Meet America's top 10 most successful businesswomen in 2023Johnelle Hunt. Image: Getty Images

6. Johnelle Hunt

  • Wealth: $4.4 billion
  • Source: Trucking
  • Age: 91
  • Residence: Fayetteville, AR
Six decades ago Hunt co-founded rice hull packaging firm JB Hunt with her husband (d 2006); they later turned it into a trucking firm. She was the detail-oriented business manager; he was the ideas person. “Johnnie was looking through the windshield and I was always looking through the rearview,” Hunt once said. She is still a key shareholder of the $18 billion (market cap) freight haul company.

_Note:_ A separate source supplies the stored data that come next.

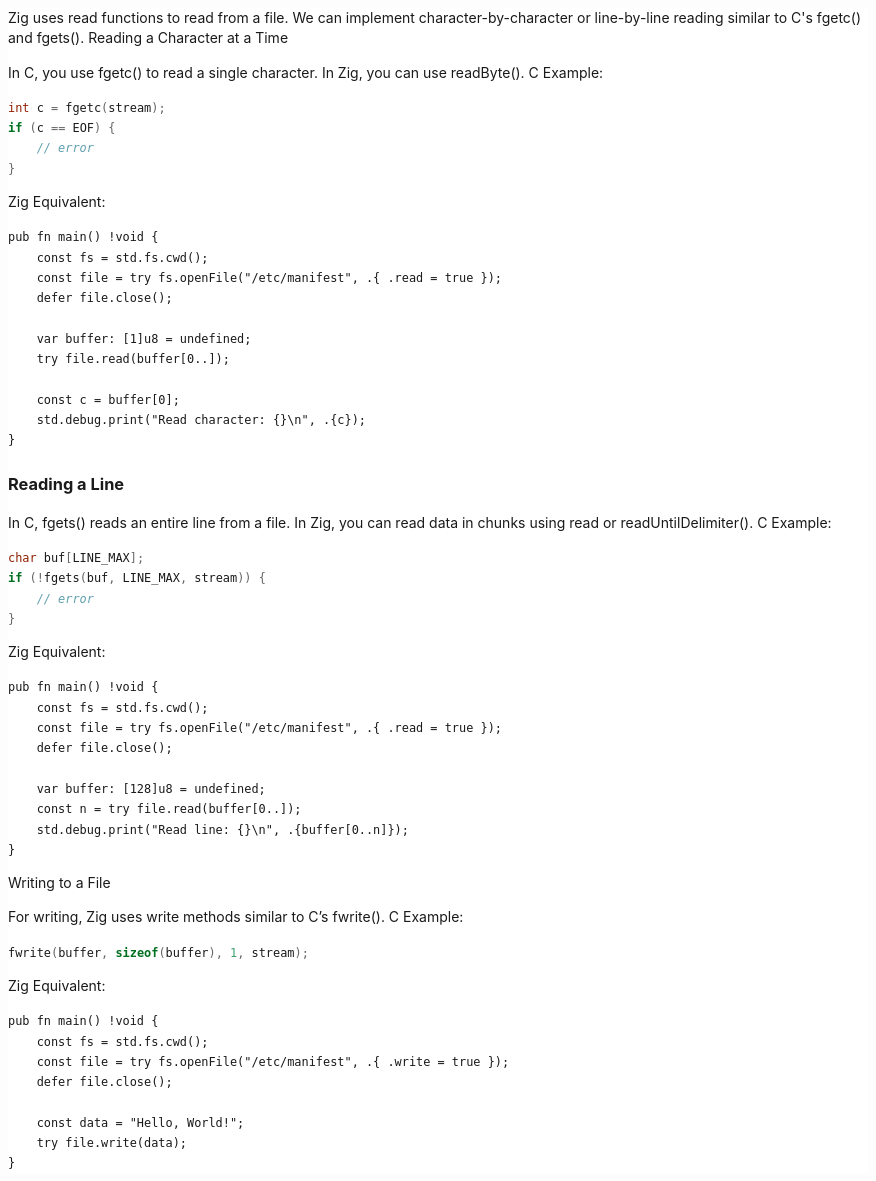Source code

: 
Zig uses read functions to read from a file. We can implement character-by-character or line-by-line reading similar to C's fgetc() and fgets().
Reading a Character at a Time

In C, you use fgetc() to read a single character. In Zig, you can use readByte().
C Example:
```c
int c = fgetc(stream);
if (c == EOF) {
    // error
}
```
Zig Equivalent:
```zig
pub fn main() !void {
    const fs = std.fs.cwd();
    const file = try fs.openFile("/etc/manifest", .{ .read = true });
    defer file.close();

    var buffer: [1]u8 = undefined;
    try file.read(buffer[0..]);

    const c = buffer[0];
    std.debug.print("Read character: {}\n", .{c});
}
```
### Reading a Line

In C, fgets() reads an entire line from a file. In Zig, you can read data in chunks using read or readUntilDelimiter().
C Example:
```c
char buf[LINE_MAX];
if (!fgets(buf, LINE_MAX, stream)) {
    // error
}
```
Zig Equivalent:
```zig
pub fn main() !void {
    const fs = std.fs.cwd();
    const file = try fs.openFile("/etc/manifest", .{ .read = true });
    defer file.close();

    var buffer: [128]u8 = undefined;
    const n = try file.read(buffer[0..]);
    std.debug.print("Read line: {}\n", .{buffer[0..n]});
}
```
Writing to a File

For writing, Zig uses write methods similar to C’s fwrite().
C Example:
```c
fwrite(buffer, sizeof(buffer), 1, stream);
```
Zig Equivalent:
```zig
pub fn main() !void {
    const fs = std.fs.cwd();
    const file = try fs.openFile("/etc/manifest", .{ .write = true });
    defer file.close();

    const data = "Hello, World!";
    try file.write(data);
}
```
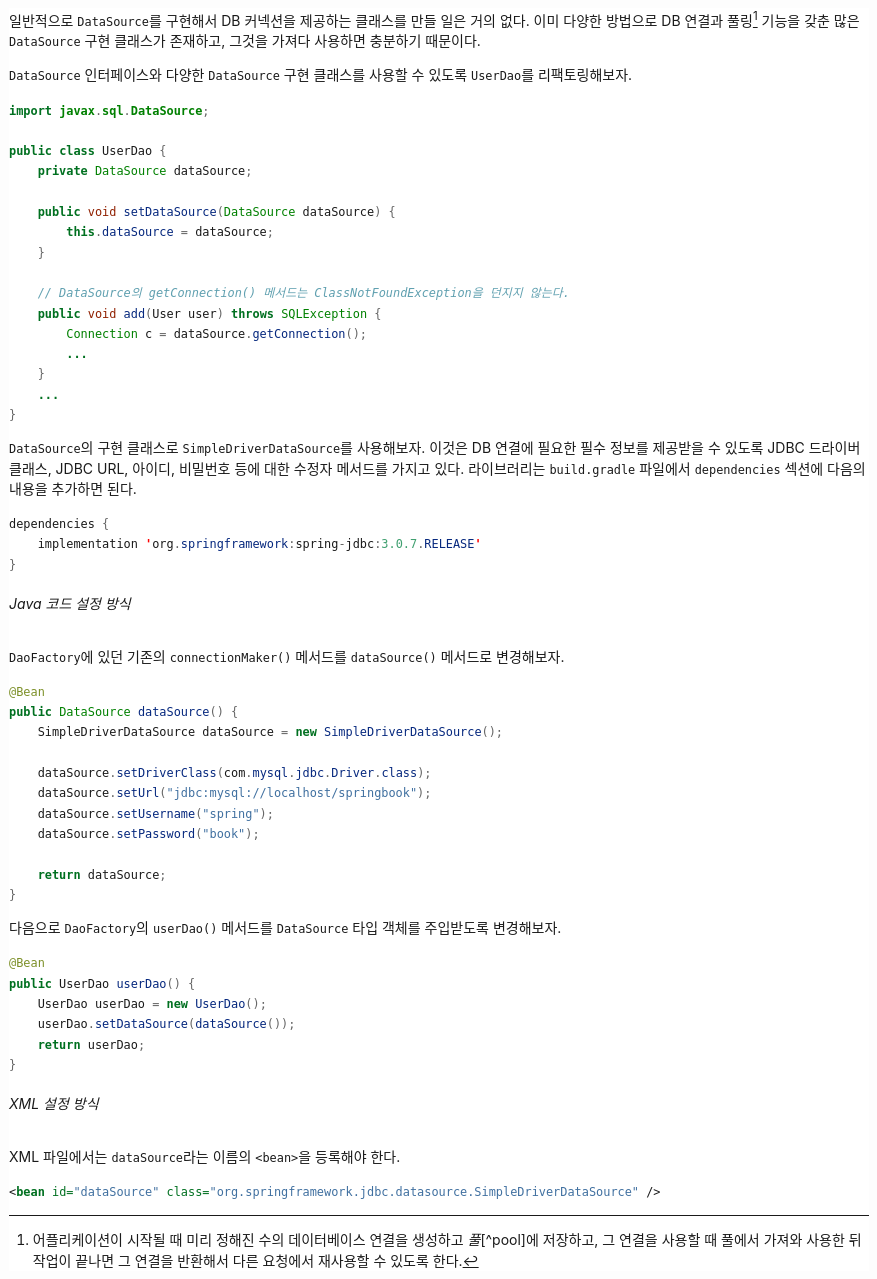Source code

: 일반적으로 `DataSource`를 구현해서 DB 커넥션을 제공하는 클래스를 만들 일은 거의 없다. 이미 다양한 방법으로 DB 연결과 풀링[^1] 기능을 갖춘 많은 `DataSource` 구현 클래스가 존재하고, 그것을 가져다 사용하면 충분하기 때문이다.

`DataSource` 인터페이스와 다양한 `DataSource` 구현 클래스를 사용할 수 있도록 `UserDao`를 리팩토링해보자.
```java
import javax.sql.DataSource;

public class UserDao {
	private DataSource dataSource;

	public void setDataSource(DataSource dataSource) {
		this.dataSource = dataSource;
	}
	
	// DataSource의 getConnection() 메서드는 ClassNotFoundException을 던지지 않는다.
	public void add(User user) throws SQLException { 
		Connection c = dataSource.getConnection();
		...
	}
	...
}
```

`DataSource`의 구현 클래스로 `SimpleDriverDataSource`를 사용해보자. 이것은 DB 연결에 필요한 필수 정보를 제공받을 수 있도록  JDBC 드라이버 클래스, JDBC URL, 아이디, 비밀번호 등에 대한 수정자 메서드를 가지고 있다. 라이브러리는 `build.gradle` 파일에서 `dependencies` 섹션에 다음의 내용을 추가하면 된다.
```java
dependencies { 
	implementation 'org.springframework:spring-jdbc:3.0.7.RELEASE' 
}
```
###### Java 코드 설정 방식
`DaoFactory`에 있던 기존의 `connectionMaker()` 메서드를 `dataSource()` 메서드로 변경해보자.
```java
@Bean
public DataSource dataSource() {
	SimpleDriverDataSource dataSource = new SimpleDriverDataSource();

	dataSource.setDriverClass(com.mysql.jdbc.Driver.class);
	dataSource.setUrl("jdbc:mysql://localhost/springbook");
	dataSource.setUsername("spring");
	dataSource.setPassword("book");

	return dataSource;
}
```

다음으로 `DaoFactory`의 `userDao()` 메서드를 `DataSource` 타입 객체를 주입받도록 변경해보자.
```java
@Bean
public UserDao userDao() {
	UserDao userDao = new UserDao();
	userDao.setDataSource(dataSource());
	return userDao;
}
```
###### XML 설정 방식
XML 파일에서는 `dataSource`라는 이름의 `<bean>`을 등록해야 한다.
```xml
<bean id="dataSource" class="org.springframework.jdbc.datasource.SimpleDriverDataSource" />
```


[^1]: 어플리케이션이 시작될 때 미리 정해진 수의 데이터베이스 연결을 생성하고 *풀*[^pool]에 저장하고, 그 연결을 사용할 때 풀에서 가져와 사용한 뒤 작업이 끝나면 그 연결을 반환해서 다른 요청에서 재사용할 수 있도록 한다.
[^2]: 텍스트나 단순 오브젝트 등을 수정자 메서드에 넣어주는 것을 '값을 주입한다'고 말한다. 성격은 조금 다르지만 일종의 DI라고 볼 수 있다.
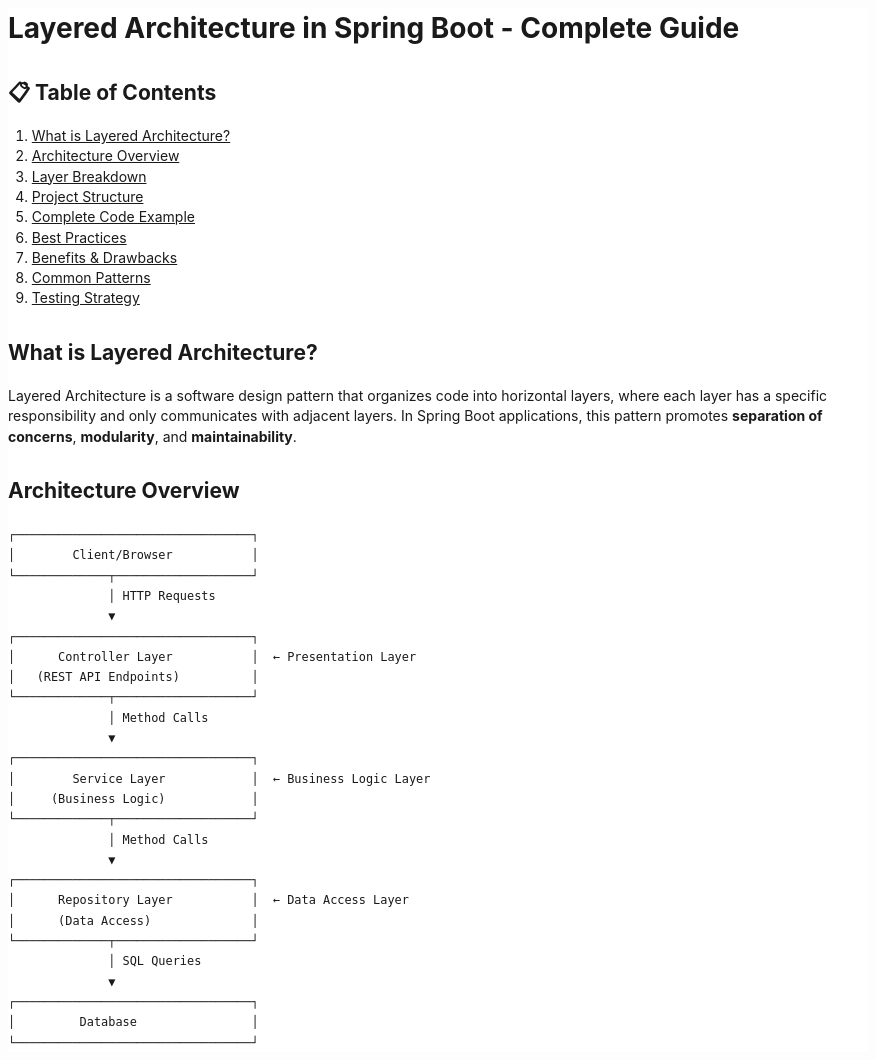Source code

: # Layered Architecture in Spring Boot - Complete Guide

## 📋 Table of Contents

1. [What is Layered Architecture?](#what-is-layered-architecture)
2. [Architecture Overview](#architecture-overview)
3. [Layer Breakdown](#layer-breakdown)
4. [Project Structure](#project-structure)
5. [Complete Code Example](#complete-code-example)
6. [Best Practices](#best-practices)
7. [Benefits & Drawbacks](#benefits--drawbacks)
8. [Common Patterns](#common-patterns)
9. [Testing Strategy](#testing-strategy)

## What is Layered Architecture?

Layered Architecture is a software design pattern that organizes code into horizontal layers, where each layer has a specific responsibility and only communicates with adjacent layers. In Spring Boot applications, this pattern promotes **separation of concerns**, **modularity**, and **maintainability**.

## Architecture Overview

```
┌─────────────────────────────────┐
│        Client/Browser           │
└─────────────┬───────────────────┘
              │ HTTP Requests
              ▼
┌─────────────────────────────────┐
│      Controller Layer           │  ← Presentation Layer
│   (REST API Endpoints)          │
└─────────────┬───────────────────┘
              │ Method Calls
              ▼
┌─────────────────────────────────┐
│        Service Layer            │  ← Business Logic Layer
│     (Business Logic)            │
└─────────────┬───────────────────┘
              │ Method Calls
              ▼
┌─────────────────────────────────┐
│      Repository Layer           │  ← Data Access Layer
│      (Data Access)              │
└─────────────┬───────────────────┘
              │ SQL Queries
              ▼
┌─────────────────────────────────┐
│         Database                │
└─────────────────────────────────┘
```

Meet America's top 10 most successful businesswomen in 2023Gail Miller. Image: Getty Images

7. Gail Miller

  • Wealth: $4.2 billion
  • Source: Car dealerships
  • Age: 79
  • Residence: Salt Lake City
Miller wants to bring Major League Baseball to Utah. In April she and her family announced they’re leading a group of investors called Big League Utah that hopes to land an expansion team or an existing franchise. She and her husband, Larry (d 2009), owned the NBA’s Utah Jazz for 35 years before selling a majority stake in 2020 to fellow Utah billionaire Ryan Smith. In 2021 she sold the car dealerships she started with her husband for nearly $3.5 billion.

Meet America's top 10 most successful businesswomen in 2023Marian Ilitch. Image: Getty Images

8. Marian Ilitch

  • Wealth: $4 billion
  • Source: Little Caesars
  • Age: 90
  • Residence: Bingham Farms, MI
Ilitch’s Little Caesars, which had nearly $5 billion in estimated system-wide sales in 2022, became the official pizza sponsor of the NFL last year. She also owns an NHL team (Detroit Red Wings), an MLB team (Detroit Tigers) and the MotorCity Casino Hotel, as well as other companies in the food, sports and entertainment industries. She’s the chairwoman of Ilitch Holdings while her son Chris is CEO.

Meet America's top 10 most successful businesswomen in 2023Elizabeth Uihlein. Image: Getty Images

9. Elizabeth Uihlein

  • Wealth: $3.7 billion
  • Source: Packaging materials
  • Age: 77
  • Residence: Lake Forest, IL
Starting in their basement in 1980, Uihlein and her husband, Richard, built packaging supplies company Uline into a $6.1 billion (annual sales) giant. Elizabeth is its president, while Richard is CEO of the company, which sells more than 41,000 items including cardboard boxes and bubble wrap, via its well known catalogue. Together the couple have donated at least $190 million to conservative political causes.

Meet America's top 10 most successful businesswomen in 2023Peggy Cherng. Image: Getty Images

10. Peggy Cherng

  • Wealth: $3.1 billion
  • Source: Fast food
  • Age: 75
  • Residence: Las Vegas
Her Panda Express chain is celebrating 40 years of dishing out Chinese-American cuisine at malls, airports and free-standing stores, mainly in the US. An electrical engineering PhD, Cherng worked for Mc-Donnell Douglas and 3M before leaving to co-found the business with her husband, Andrew, in 1983. Cherng serves as co-CEO, with Andrew, of the 2,300-location chain, whose sales topped $5 billion last year. “I’ve always upheld a family-first mindset,” she tells Forbes.